What you are asked to do – Using the listing below, please gather every line containing the word "Time".

******

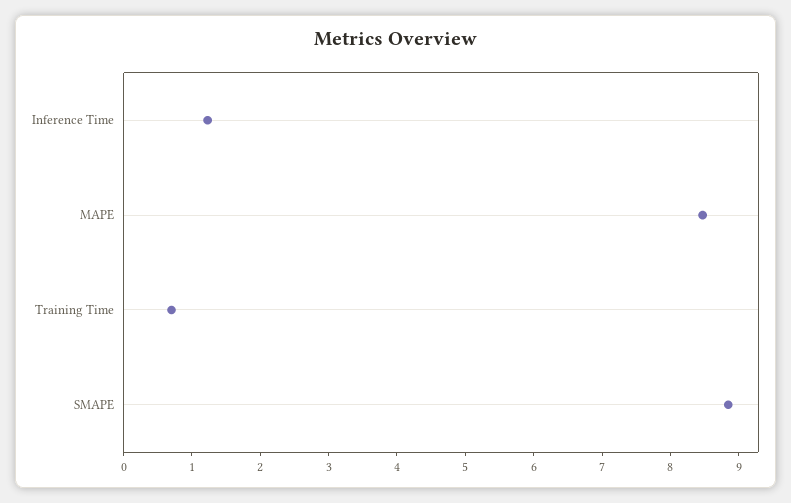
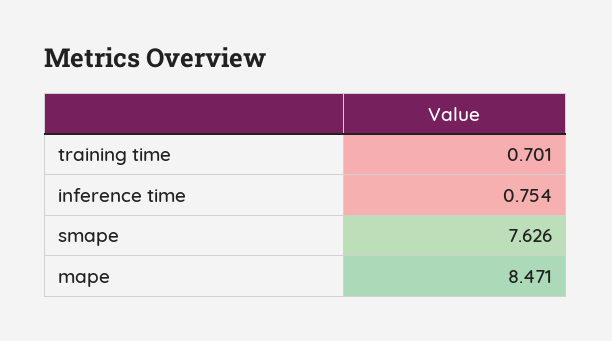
  {
-   "Inference Time": 1.2,
+   "Inference Time": 0.754,
    "MAPE": 8.471,
    "Training Time": 0.701,
-   "SMAPE": 8.8
+   "SMAPE": 7.626
  }

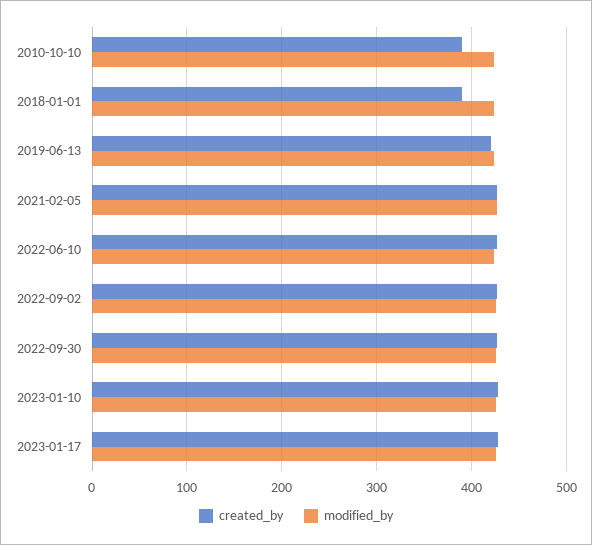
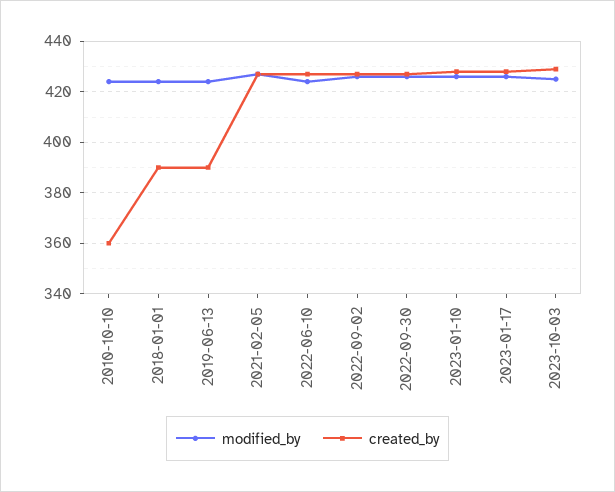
  {
    "created_by": {
-     "2010-10-10": 390,
+     "2010-10-10": 360,
      "2018-01-01": 390,
-     "2019-06-13": 420,
+     "2019-06-13": 390,
      "2021-02-05": 425,
      "2022-06-10": 425,
      "2022-09-02": 425,
      "2022-09-30": 425,
      "2023-01-10": 430,
-     "2023-01-17": 430
+     "2023-01-17": 430,
+     "2023-10-03": 430
    },
    "modified_by": {
      "2010-10-10": 425,
      "2018-01-01": 425,
      "2019-06-13": 425,
      "2021-02-05": 425,
      "2022-06-10": 425,
      "2022-09-02": 425,
      "2022-09-30": 425,
      "2023-01-10": 425,
-     "2023-01-17": 425
+     "2023-01-17": 425,
+     "2023-10-03": 425
    }
  }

******

Written reply –
-   "Inference Time": 1.2,
+   "Inference Time": 0.754,
    "Training Time": 0.701,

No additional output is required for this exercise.